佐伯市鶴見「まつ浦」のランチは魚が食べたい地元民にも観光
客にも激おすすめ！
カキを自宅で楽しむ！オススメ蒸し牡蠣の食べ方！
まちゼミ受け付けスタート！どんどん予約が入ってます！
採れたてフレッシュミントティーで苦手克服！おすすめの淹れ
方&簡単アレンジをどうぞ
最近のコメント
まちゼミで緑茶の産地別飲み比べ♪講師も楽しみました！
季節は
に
--------
## Problem description
Set out the records again, exactly as they appear above.

## Solved exercise
佐伯市鶴見「まつ浦」のランチは魚が食べたい地元民にも観光
客にも激おすすめ！
カキを自宅で楽しむ！オススメ蒸し牡蠣の食べ方！
まちゼミ受け付けスタート！どんどん予約が入ってます！
採れたてフレッシュミントティーで苦手克服！おすすめの淹れ
方&簡単アレンジをどうぞ
最近のコメント
まちゼミで緑茶の産地別飲み比べ♪講師も楽しみました！
季節は
に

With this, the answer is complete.